Section 72(t) allows you to take money out of an IRA without penalty even though you're not 59 1/2 years old. The amount of the annual distributions is fixed based on the value of the account and your life expectancy. Each year, you must take out the specific amount -- no more and no less. These annual distributions continue every year until you turn 59 1/2 years old or you've been taking the substantially equal payments for at least five years, whichever is longer.
72(t) IRA Contributions Prohibited
Once you start your series of substantially equal periodic payments, you're not allowed to make any additional contributions to the account, including rollover contributions, direct transfers and annual contributions. However, right before you start the series, you're allowed to move money between accounts.
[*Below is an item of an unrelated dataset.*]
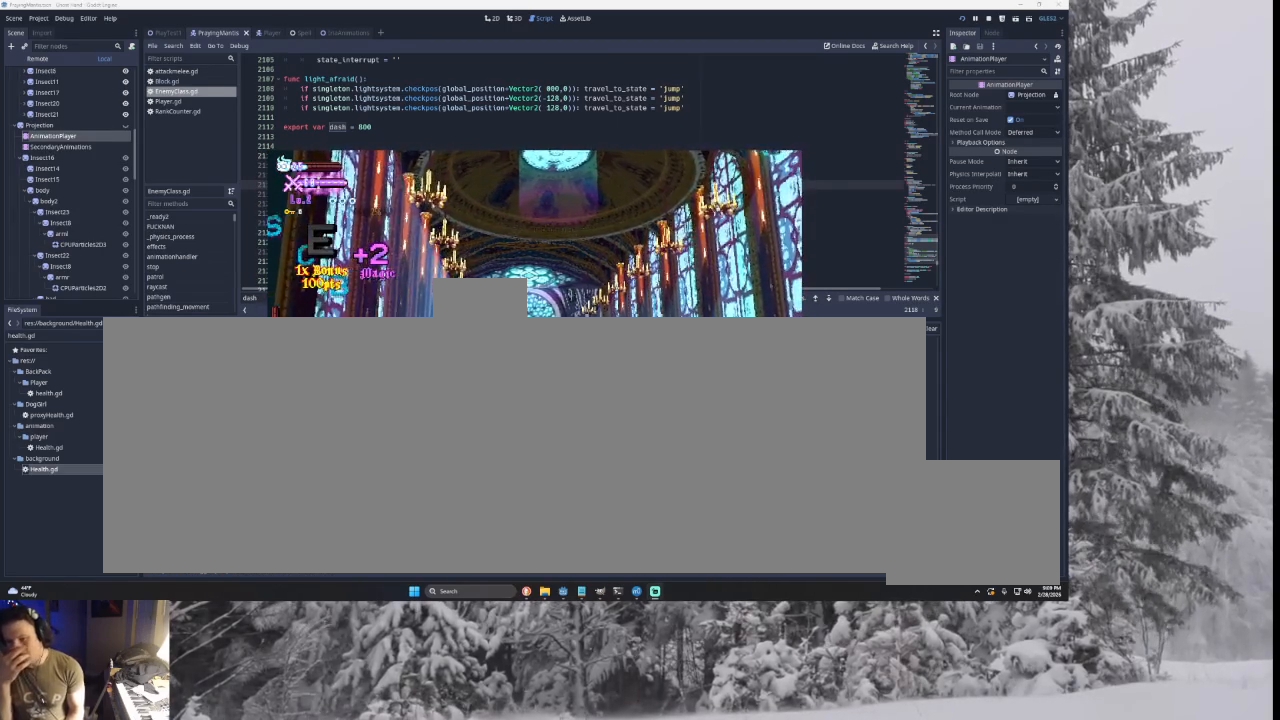
Gameplay with a controller (PlayStation layout); each line is a JSON object with the inputs held at the frame after it. "events" lists button and stick changes between this image and that frame as [ms after this image, input, new state], when the widget could be followed in between. Not read: CROSS L2.
{"buttons": [], "left_stick": "right", "right_stick": "center", "events": []}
For example, if you have just one IRA with $200,000 in it, but you only wanted $50,000 in the account from which you're taking the series of substantially equal payments, you could transfer $150,000 to a separate IRA so it wouldn't be affected.
Other IRA Contributions Permitted
If you have multiple IRAs and you're only taking 72(t) distributions from one of them, you can make your annual IRA contributions by contributing to a different IRA. For example, say you have one IRA at Bank A, another at Bank B and another at Bank C. If you're taking 72(t) distributions from your IRA at Bank A, you can make your annual contributions to your IRAs at Bank B or Bank C without penalty, even though you're not allowed to add any money to the IRA at Bank A.
Open New IRA
If you only have one IRA and you're currently taking a series of substantially equal distributions from it, you can't contribute to it. To get around this limit, simply open a second IRA account. Even though the contribution limit applies to all of your IRAs put together, there's no limit to the number of separate accounts you can have at one time. Once you've opened your second account, you can fund it with annual contributions, but you're still prohibited from adding to or subtracting from the first IRA that you're using for the 72(t) distributions -- aside from the subtraction of equal distributions.